Why I wrote THE LOTUS CAVES – Part 1
In 1971, two years after its publication, John Christopher (alias Hilary Ford, alias Sam Youd) published an article in the children’s magazine ‘Puffin Post’ to explain his reasons for writing THE LOTUS CAVES — recently republished (November 4th) by Simon & Schuster.
Thirty-eight years ago, at the age of eleven, I was wandering through Woolworth’s when I saw a strange thing. It was green in colour; something like an octopus but much bigger and with far more than eight tentacles. It was on the cover of a magazine called Astounding Stories.
I found my threepence and bought it, and for many years after was a fanatical devotee of science fiction. We had a vogue once at school for compiling what we called ‘minibiographies’: chiefly lists of favourites – songs, books, colours, foods – and aversions. One item was: Chief Ambition. Mine, I remember, was to own a complete set of the science fiction magazines, all three of them. I was far too awestruck to think I might ever write the stuff.
For me, in those far-off days, science fiction really had a sense of wonder. This is no longer true, except in a few rare cases, perhaps because I am old and have lost it myself. When I did actually start writing science fiction I did not let my mind travel very far. The books I wrote for adults were more about natural disasters than monsters: a virus disease attacking grasses, a new ice age, a world destroyed by earthquakes, that sort of thing. And they all took place here on earth.
To some extent this was due to the fact that by the time I came to write them we knew too much about the solar system. It is no longer possible to visualize Venus as a planet living through something like our own Carboniferous Age, Mars as a dying world with ruined cities and large-chested Martians still breathing its thin cold air. And while I accept the possibility of planetary systems other than our own, what’s left of my school Physics makes me doubtful of the means proposed of getting there in any reasonable time. Hyperdrives and gliding through the fourth dimension are fantasy devices as far as I’m concerned; and popping in at Aldebaran’s third planet or Betelgeuse’s eleventh does not carry conviction.

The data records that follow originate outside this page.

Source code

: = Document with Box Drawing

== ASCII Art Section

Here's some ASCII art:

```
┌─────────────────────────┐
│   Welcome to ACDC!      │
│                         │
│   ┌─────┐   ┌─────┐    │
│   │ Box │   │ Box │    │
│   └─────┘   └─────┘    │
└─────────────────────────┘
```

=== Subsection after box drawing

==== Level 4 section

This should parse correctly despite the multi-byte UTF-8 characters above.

When I turned to writing for young people, what I wrote was not really science fiction, though it was called that. The two trilogies – the Tripods books and the books about the Prince in Waiting – are more historical in nature, even though the setting is a future one, and THE GUARDIANS, too, harks back to the past. The one exception – the exception to all my books – is THE LOTUS CAVES. It is firmly about the future and it is set not on the Earth but on the Moon.